Preferred over synthetic fabrics because of its durability, washability, vapour transfer, softness, chemical stability, elasticity and strength on both wetting and drying. By products of cotton are cotton seed oil and cotton cake. India ranks first in area and fourth in production.


Cotton, often referred as "White gold" has been in cultivation in India for more than five thousand years. Though synthetic / man-made fibres have made inroads in many countries in the world, cotton deserves the prime position in India constituting more than 70% of the total fibre consumption in the textile sector. The economic reforms and the trade policy liberalistion carried out during the last decade with a view of globalising the Indian economy have exposed the Indian cotton textile industry to a new challenge. In India, cotton is grown over an area of about 9 million hectares and provides livelihood for over 4 million farming families.


Various allied activities like ginning, yarn and fabric production, textile processing, garment manufacture, marketing etc., provide employment to several million people.
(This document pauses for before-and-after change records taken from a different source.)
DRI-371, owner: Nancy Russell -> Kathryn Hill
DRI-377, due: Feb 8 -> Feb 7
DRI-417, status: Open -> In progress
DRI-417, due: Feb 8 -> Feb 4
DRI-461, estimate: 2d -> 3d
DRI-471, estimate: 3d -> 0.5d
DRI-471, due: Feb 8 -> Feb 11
Several ancillary industries like fertilizer, pesticide, agrochemicals, dyeing industry etc., depend on cotton.


The value of textile material exported from India during 1998-99 amounted to over Rs.5,27,208 million, comprising 30% of the total foreign exchange earnings of the country.
In the last two decades, the production of cotton has gone up from 7.5 million bales in 1983-84 to 16.3 million bales of 170 kg/bale during 1998-99. This is due to the introduction of high yielding varieties, hybrids and proper management of insect pests and diseases.
The cotton required for the purpose of manufacturing yarn is cultivated in about 9 million hectares of land in India and thus India ranks first in the world. Yet, in regard to productivity of cotton, we are far behind other cotton producing countries. While per hectare yield of cotton in India is as low as 333 kgs, a small country like Turkey produces 1170 kgs of cotton per hectare and occupies the first rank in the world. The per hectare yield of cotton in USA is 696 kgs and in China it is 1026 kgs. The higher productivity in these countries is mainly due to innovative and modernized method of cultivation. In India, more than 75% of the cotton is cultivated either without suitable irrigation facilities or under rainfed conditions as well as due to the non-adoption of good seeds and manures.
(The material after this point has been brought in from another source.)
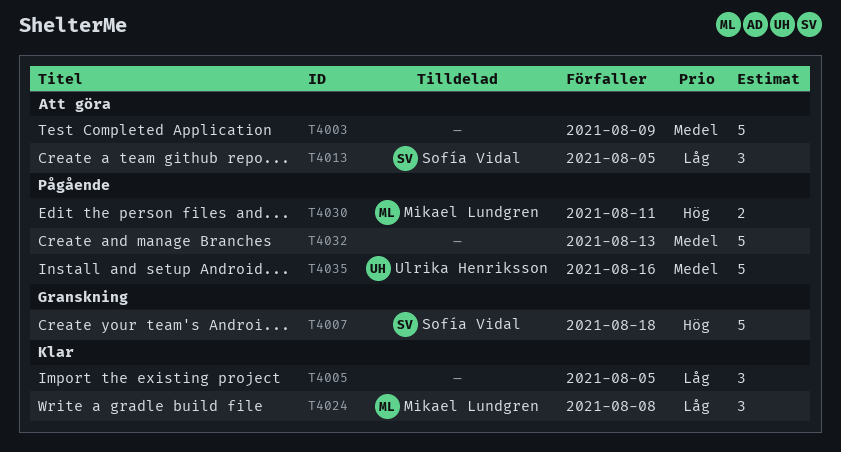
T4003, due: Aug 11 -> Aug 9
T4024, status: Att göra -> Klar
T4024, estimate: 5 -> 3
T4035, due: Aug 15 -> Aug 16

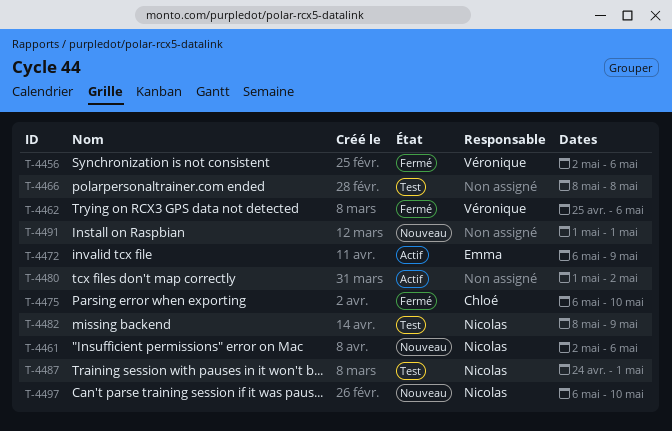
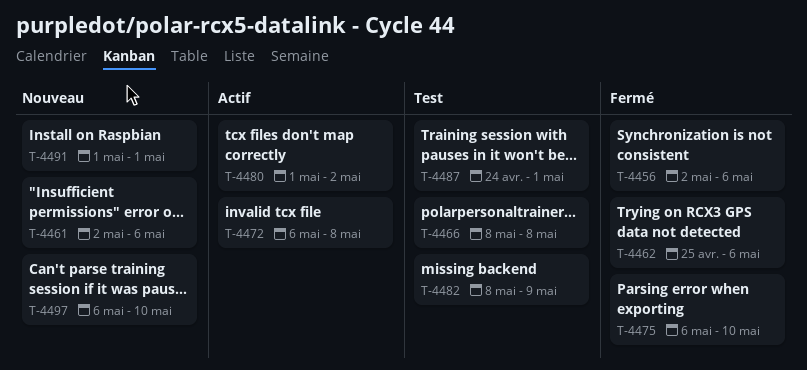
T-4472, due: May 9 -> May 8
However, in recent times, the adoption of improved technologies on cotton cultivation have paved the way for stabilising the yield atleast to certain extent and this is a welcome feature
.

Rice Cultivation - common problems

India's population is expected to be 1.2 billion by 2012. The demand for rice in India is projected at 128 million tonnes for the year 2012 and will require a production level of 3,000 kg/ha significantly greater than the present average yield of 1,930 kg/ha.Major constraints to rice production that India faces are land, water, labour and other inputs such as fertilizers, pesticides and insecticides, and even high quality germplasm, without affecting the already degraded and stressed agricultural environment. The problems/constraints in rice production vary from state to state and area to area.Some of the major problems in rice cultivation
About 78% of the farmers are small and marginal in the country and they are poor in resource.
The problems of flash floods, water logging/ submergence due to poor drainage are very common in East India
.
Continuous use of traditional varieties due to the non-availability of seeds and farmers lack of awareness about high yielding varieties.
Low soil fertility due to soil erosion resulting in loss of plant nutrients and moisture. Low and imbalanced use of fertilizers, low use efficiency of applied fertilizers particularly in the North-Eastern and Eastern States.
The Eastern region experiences high rainfall and severe flood almost every year which lead to heavy loss. Heavy infestation of weeds and insects/pests. Delay in monsoon onset often results in delayed and prolong transplanting and sub-optimum plant population (Mostly in rainfed lowlands). In the years of scanty or adverse distribution of rainfall, the crop fails owing to drought etc.